Pedido de vista da ministra Cármen Lúcia Antunes Rocha suspendeu, nesta quarta-feira (31), o julgamento, pelo Plenário do Supremo Tribunal Federal (STF), do Recurso Extraordinário (RE) 594296, em que o governo do Estado de Minas Gerais se insurge contra decisão da 5ª Câmara Cível do Tribunal de Justiça de Minas Gerais. O TJ-MG, confirmando sentença de primeiro grau, julgou ilegal a anulação de parcela integrante da remuneração de uma servidora, sem que lhe fosse dado o direito ao contraditório e à ampla defesa, assegurado pelo artigo 5º, inciso LV, da Constituição Federal (CF).
O pedido de vista foi formulado quando o relator do processo, ministro José Antonio Dias Toffoli, havia negado provimento ao recurso, sendo acompanhado, neste voto, pelo ministro Luiz Fux.
Em 14 de agosto de 2008, a Suprema Corte reconheceu a existência de repercussão geral* da questão constitucional suscitada neste processo.
Negativa
Em seu voto, o ministro Dias Toffoli afirmou que não assiste razão ao governo mineiro, que tomou sua decisão ainda com base na Súmula 473/1969 do STF, editada ainda sob a égide da Constituição Federal (CF) de 1967. Esta súmula admitia a possibilidade de a Administração “anular seus próprios atos, quando eivados de vícios que os tornam ilegais, porque deles não se originam direitos, ou revogá-los por motivo de conveniência ou oportunidade, respeitados os direitos adquiridos e ressalvada, em todos os casos, a apreciação judicial”.
Entretanto, segundo ele, este entendimento não foi recepcionado pela CF de 1988, cujo artigo 5º, LV, garante o direito ao contraditório e à ampla defesa, mesmo em qualquer ato administrativo que afete o os interesses da pessoa envolvida. Essa nova concepção é também confirmada pela doutrina, segundo o ministro, que citou os juristas Hely Lopes Meirelles e Celso Antônio Bandeira de Mello.
O caso
A servidora ingressou no serviço público em 1994, quando pediu e teve averbado tempo de serviço cumprido anteriormente na iniciativa privada. Na oportunidade, foram-lhe deferidos quatro quinquênios.
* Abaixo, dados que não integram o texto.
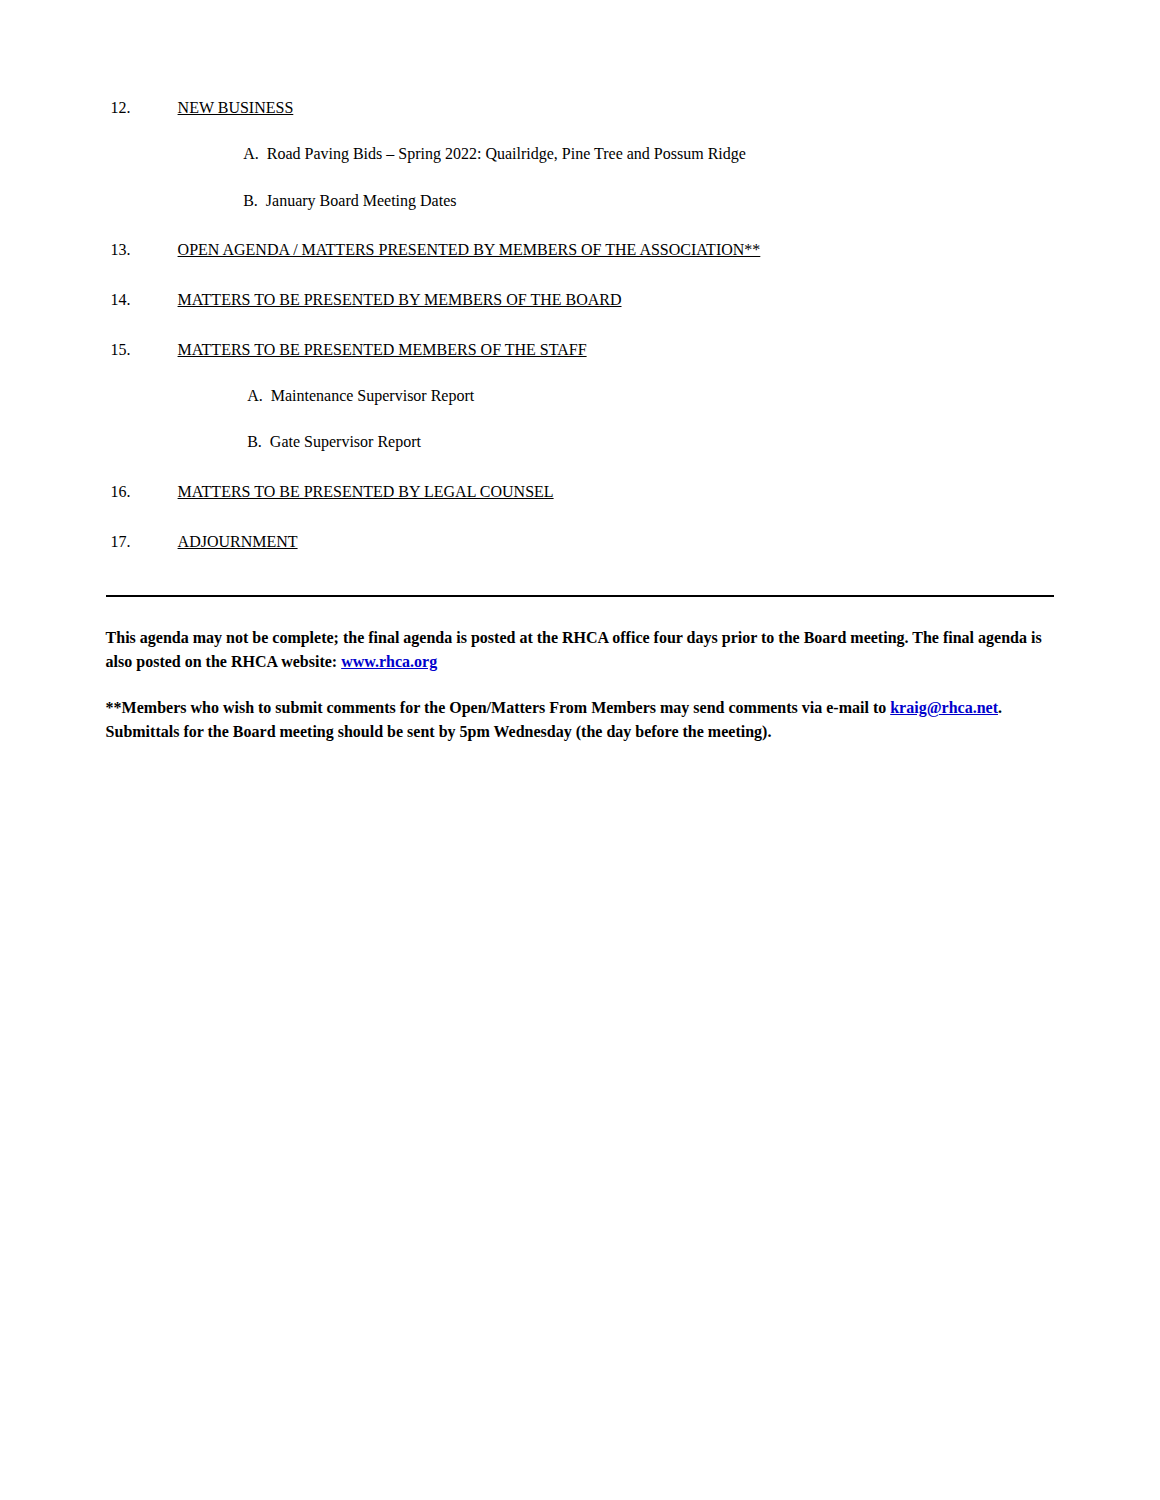12.
NEW BUSINESS
A. Road Paving Bids – Spring 2022: Quailridge, Pine Tree and Possum Ridge
B. January Board Meeting Dates
13.
OPEN AGENDA / MATTERS PRESENTED BY MEMBERS OF THE ASSOCIATION**
14.
MATTERS TO BE PRESENTED BY MEMBERS OF THE BOARD
15.
MATTERS TO BE PRESENTED MEMBERS OF THE STAFF
A. Maintenance Supervisor Report
B. Gate Supervisor Report
16.
MATTERS TO BE PRESENTED BY LEGAL COUNSEL
17.
ADJOURNMENT
This agenda may not be complete; the final agenda is posted at the RHCA office four days prior to the Board meeting. The final agenda is also posted on the RHCA website: www.rhca.org
**Members who wish to submit comments for the Open/Matters From Members may send comments via e-mail to kraig@rhca.net. Submittals for the Board meeting should be sent by 5pm Wednesday (the day before the meeting).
Entretanto, cerca de três anos depois, ela recebeu comunicado dando conta de que teria percebido indevidamente valores referentes a quinquênios irregularmente concedidos e que o benefício seria retirado de seu prontuário e, o montante pago a maior, debitado de seus vencimentos mensais.
Inconformada, a servidora ingressou em juízo e obteve a reversão do ato, decisão esta confirmada pelo TJ-MG. Contra tal decisão, o governo mineiro recorreu ao STF.
Em seu voto, o ministro Dias Toffoli considerou que o artigo 5º, inciso LV da CF é claro ao garantir o direito ao contraditório e à ampla defesa e que o inciso LIV do mesmo artigo estabelece que ninguém será privado de seus bens sem o devido processo legal. Lembrou, neste contexto, que está em jogo não só o valor do salário da servidora, como também o cálculo de sua futura aposentadoria, além da devolução de valores supostamente pagos a maior, indevidamente.
Ele lembrou, nesse contexto, que não está em julgamento o mérito do desconto salarial pretendido pelo governo mineiro, mas sim o direito ao contraditório e à ampla defesa da servidora. Segundo ele, o julgamento em curso no STF não exclui a possibilidade de o governo de Minas Gerais renovar um processo de revisão dos vencimentos da servidora, porém dentro dos pressupostos legais.